イベントでは、The Rhetoric Starのインフラに実装される予定である機能の一部が紹介された。
- NFT販売:グローバル規模で新作の製作に参画したいファンを可視化
- コミュニティ化:ファンは半匿名で参画、作品の製作過程の公開やイベントに参加できる
- 映像作品への参加の証明:製作に関わった証明としてのNFT、映像自体にファン名など掲載
- マーケティングサポート:参画したファンによる自発的な拡散サポート
インフラ構築の抱える課題
イベントの最後に、中辻氏はインフラを構築する上での課題について言及した。一番大きな課題として、「参入障壁の高さ」を挙げた。The Rhetoric Starが取り組むインフラには、NFTなどのブロックチェーン技術が必須となる。近年ファッションブランドやスポーツチームなど暗号資産業界外の産業にも、NFTは積極的に利用され始めているが、まだまだ発展途上である。NFTに馴染みがない一般層にいかに働きかけるのかが重要だ。

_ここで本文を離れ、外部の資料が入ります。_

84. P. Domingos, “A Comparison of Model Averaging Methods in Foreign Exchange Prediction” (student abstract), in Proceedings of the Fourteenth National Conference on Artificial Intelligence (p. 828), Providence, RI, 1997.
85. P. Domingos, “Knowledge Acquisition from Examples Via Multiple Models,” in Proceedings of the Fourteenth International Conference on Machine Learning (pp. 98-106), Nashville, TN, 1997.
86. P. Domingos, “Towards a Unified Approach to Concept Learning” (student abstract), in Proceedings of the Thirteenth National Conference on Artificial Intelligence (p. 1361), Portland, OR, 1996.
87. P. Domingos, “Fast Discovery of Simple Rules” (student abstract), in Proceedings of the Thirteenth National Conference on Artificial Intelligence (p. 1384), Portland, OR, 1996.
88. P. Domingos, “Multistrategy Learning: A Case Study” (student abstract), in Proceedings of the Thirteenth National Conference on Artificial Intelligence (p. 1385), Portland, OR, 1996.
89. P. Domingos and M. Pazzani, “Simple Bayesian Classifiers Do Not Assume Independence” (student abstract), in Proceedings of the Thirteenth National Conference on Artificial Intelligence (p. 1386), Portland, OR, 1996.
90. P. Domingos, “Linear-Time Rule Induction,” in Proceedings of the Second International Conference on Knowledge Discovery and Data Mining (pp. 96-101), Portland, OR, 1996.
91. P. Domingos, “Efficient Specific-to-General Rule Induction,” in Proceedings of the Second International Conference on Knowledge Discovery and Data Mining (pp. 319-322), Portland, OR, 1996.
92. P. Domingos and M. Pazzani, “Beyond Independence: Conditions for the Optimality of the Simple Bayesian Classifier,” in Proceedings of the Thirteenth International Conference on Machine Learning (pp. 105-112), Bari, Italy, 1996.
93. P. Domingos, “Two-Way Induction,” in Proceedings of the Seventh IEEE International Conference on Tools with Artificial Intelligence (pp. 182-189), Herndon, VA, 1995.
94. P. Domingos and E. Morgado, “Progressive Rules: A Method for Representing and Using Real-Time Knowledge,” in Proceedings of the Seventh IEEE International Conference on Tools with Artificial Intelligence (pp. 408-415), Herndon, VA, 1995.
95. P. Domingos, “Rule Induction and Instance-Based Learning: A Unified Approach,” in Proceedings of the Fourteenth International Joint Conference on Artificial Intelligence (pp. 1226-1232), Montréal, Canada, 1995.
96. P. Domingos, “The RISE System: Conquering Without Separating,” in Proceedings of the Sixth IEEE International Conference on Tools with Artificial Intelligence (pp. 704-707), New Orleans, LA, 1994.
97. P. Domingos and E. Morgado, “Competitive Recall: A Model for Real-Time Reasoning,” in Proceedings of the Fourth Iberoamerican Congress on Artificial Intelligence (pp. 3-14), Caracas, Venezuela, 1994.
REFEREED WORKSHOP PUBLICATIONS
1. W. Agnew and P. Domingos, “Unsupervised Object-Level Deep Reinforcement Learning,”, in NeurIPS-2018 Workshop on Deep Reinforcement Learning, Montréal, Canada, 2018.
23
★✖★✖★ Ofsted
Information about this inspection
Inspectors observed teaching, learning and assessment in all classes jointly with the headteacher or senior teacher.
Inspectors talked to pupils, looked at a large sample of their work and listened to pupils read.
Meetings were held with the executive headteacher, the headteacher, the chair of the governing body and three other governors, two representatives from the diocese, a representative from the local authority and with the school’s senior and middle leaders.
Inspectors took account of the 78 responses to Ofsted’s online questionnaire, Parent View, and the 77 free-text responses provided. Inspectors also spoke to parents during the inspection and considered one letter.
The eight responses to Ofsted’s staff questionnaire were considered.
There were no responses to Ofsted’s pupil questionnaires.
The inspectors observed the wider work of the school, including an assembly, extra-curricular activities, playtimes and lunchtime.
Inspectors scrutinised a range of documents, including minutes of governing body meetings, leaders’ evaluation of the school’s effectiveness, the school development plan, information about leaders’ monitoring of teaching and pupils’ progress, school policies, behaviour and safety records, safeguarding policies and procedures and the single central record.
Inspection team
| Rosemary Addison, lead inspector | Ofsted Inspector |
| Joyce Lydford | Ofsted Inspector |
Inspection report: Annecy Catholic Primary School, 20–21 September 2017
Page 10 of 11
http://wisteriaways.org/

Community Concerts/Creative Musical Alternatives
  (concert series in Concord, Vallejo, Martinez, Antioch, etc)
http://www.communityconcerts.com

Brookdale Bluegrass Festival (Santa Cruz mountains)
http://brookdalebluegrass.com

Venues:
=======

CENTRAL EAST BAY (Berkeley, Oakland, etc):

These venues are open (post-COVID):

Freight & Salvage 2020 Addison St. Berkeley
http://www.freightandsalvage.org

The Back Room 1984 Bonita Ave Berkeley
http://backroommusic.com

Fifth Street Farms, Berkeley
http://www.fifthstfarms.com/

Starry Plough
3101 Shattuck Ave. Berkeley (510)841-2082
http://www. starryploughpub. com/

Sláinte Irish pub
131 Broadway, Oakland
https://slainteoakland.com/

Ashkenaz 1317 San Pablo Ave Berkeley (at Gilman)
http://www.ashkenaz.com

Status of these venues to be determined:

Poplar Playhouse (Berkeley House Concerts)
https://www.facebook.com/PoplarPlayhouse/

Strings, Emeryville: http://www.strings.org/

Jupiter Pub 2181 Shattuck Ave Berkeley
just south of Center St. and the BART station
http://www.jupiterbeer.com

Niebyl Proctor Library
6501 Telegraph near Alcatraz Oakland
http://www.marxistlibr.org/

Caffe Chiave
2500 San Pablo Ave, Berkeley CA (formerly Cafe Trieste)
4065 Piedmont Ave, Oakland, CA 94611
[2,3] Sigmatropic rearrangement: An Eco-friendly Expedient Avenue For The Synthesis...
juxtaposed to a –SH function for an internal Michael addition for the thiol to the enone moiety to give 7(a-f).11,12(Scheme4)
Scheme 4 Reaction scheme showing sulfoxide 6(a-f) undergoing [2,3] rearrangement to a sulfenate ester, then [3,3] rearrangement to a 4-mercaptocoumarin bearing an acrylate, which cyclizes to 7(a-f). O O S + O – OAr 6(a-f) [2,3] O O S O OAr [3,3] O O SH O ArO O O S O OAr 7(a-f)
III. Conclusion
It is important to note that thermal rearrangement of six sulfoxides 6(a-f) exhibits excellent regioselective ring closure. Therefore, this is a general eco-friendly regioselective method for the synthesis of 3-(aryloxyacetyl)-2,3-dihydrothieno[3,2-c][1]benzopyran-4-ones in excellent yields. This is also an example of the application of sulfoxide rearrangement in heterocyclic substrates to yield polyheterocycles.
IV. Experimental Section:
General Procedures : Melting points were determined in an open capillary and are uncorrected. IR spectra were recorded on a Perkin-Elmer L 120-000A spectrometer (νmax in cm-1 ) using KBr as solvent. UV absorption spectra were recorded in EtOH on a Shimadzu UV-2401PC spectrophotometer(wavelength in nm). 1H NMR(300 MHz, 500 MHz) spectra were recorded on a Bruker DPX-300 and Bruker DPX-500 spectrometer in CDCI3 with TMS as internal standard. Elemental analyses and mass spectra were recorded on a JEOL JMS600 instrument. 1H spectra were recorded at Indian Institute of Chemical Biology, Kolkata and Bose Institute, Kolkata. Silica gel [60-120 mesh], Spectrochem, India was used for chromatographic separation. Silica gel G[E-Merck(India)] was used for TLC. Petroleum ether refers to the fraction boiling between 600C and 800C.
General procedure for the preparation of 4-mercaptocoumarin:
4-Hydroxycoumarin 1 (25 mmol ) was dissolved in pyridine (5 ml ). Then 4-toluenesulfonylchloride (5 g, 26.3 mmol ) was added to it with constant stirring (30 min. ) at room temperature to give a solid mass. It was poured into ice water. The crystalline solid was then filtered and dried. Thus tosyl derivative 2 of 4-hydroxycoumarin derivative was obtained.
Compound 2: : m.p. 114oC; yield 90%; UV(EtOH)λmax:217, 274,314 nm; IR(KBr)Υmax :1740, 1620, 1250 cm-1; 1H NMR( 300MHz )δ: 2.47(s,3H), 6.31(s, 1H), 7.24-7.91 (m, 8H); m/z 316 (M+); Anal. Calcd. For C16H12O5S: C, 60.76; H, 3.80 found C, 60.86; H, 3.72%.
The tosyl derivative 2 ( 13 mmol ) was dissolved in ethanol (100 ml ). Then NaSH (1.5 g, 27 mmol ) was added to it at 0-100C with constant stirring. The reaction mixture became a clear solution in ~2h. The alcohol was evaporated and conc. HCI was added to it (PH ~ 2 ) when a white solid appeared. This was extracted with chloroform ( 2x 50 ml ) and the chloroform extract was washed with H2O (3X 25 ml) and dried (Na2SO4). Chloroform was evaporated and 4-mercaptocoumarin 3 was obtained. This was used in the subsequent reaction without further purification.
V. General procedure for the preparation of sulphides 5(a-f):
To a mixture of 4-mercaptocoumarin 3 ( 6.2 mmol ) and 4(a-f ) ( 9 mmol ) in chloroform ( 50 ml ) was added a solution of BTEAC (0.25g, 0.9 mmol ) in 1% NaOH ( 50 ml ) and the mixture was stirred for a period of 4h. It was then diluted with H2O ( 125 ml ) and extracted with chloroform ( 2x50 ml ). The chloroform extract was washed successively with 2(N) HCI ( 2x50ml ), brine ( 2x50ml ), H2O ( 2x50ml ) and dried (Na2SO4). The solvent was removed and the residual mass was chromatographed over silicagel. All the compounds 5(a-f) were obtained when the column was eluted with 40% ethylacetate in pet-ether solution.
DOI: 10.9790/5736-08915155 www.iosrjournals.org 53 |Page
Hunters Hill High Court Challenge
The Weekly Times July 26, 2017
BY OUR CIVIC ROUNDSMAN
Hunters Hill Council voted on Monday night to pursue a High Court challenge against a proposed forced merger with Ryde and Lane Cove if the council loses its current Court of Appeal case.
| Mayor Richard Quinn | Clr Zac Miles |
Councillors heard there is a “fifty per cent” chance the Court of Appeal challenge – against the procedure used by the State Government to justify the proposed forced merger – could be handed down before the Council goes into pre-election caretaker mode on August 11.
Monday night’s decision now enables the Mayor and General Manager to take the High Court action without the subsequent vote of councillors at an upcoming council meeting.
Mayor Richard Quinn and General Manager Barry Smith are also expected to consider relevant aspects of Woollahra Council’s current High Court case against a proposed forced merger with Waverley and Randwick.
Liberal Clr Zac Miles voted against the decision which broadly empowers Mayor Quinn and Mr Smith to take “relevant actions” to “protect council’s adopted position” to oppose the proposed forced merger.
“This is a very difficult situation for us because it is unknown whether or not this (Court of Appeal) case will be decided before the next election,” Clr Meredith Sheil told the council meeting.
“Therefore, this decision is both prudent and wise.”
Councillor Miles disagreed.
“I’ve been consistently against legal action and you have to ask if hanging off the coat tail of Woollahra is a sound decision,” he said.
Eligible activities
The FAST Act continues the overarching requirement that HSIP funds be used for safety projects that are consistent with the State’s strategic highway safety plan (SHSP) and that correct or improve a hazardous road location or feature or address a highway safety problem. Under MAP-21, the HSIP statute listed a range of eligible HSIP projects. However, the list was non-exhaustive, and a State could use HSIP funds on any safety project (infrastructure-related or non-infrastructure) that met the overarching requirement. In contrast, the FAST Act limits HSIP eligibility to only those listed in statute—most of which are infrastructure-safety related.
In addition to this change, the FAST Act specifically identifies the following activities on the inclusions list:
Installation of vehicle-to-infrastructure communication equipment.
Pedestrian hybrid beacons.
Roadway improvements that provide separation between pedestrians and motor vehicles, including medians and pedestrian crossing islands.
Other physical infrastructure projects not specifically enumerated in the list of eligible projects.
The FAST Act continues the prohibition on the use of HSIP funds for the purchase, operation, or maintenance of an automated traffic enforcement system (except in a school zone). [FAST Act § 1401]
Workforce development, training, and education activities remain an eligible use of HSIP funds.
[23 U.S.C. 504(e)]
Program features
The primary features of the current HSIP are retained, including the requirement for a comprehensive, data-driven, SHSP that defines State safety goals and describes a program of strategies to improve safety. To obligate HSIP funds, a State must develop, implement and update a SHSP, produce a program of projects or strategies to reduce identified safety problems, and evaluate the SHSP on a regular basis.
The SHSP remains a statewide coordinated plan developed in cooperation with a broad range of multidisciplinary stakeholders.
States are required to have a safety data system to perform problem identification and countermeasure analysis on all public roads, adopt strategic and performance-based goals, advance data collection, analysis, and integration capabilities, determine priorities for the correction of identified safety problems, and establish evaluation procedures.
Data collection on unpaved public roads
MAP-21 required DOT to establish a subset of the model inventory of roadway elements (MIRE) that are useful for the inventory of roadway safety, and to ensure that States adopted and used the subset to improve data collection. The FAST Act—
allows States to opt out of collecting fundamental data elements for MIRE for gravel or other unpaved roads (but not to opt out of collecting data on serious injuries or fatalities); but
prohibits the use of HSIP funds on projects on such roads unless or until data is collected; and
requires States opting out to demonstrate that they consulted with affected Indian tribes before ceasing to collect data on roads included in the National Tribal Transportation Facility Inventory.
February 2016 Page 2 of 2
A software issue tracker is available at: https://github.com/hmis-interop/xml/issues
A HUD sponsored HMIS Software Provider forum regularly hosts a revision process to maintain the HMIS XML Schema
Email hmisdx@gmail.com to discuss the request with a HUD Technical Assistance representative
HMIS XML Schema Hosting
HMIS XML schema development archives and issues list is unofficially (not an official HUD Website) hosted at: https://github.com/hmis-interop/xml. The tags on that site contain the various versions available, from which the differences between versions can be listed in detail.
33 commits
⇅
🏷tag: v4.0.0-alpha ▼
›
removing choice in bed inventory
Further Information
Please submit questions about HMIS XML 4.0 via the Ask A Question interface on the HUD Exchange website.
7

だからこそ、製作映画の最初の題材として「暗号資産」をテーマにしたと中辻氏は言う。まずNFTに理解あるユーザーをインフラに巻き込み、話題性を生む。そして、徐々に業界外の一般層が参加したくなる環境を構築していきたいと語った。
また、インフラ構築を実現するためには、第一弾映画であるThe Rhetoric Starの成功が鍵を握る。そのために、まずはThe Rhetoric Starの成功に全力を尽くしていきたいと語った。
まとめ
NFTなどのブロックチェーン技術がファッションブランドやスポーツチームのような既存エンタメ産業に導入されるケースは年々増加している。The Rhetoric Starは、ブロックチェーン技術を用いて映画業界の変革を目指す。第一弾映画「The Rhetoric Star」は、2年後に公開予定である。
業界初の取り組みということもあり、直面する課題も多いと予測できるが、今後の活躍に期待したい。中辻氏はTwitterで適宜情報を発信していくと語っていたため、映画業界とブロックチェーンの融合について興味ある方はそちらも確認すると良いだろう。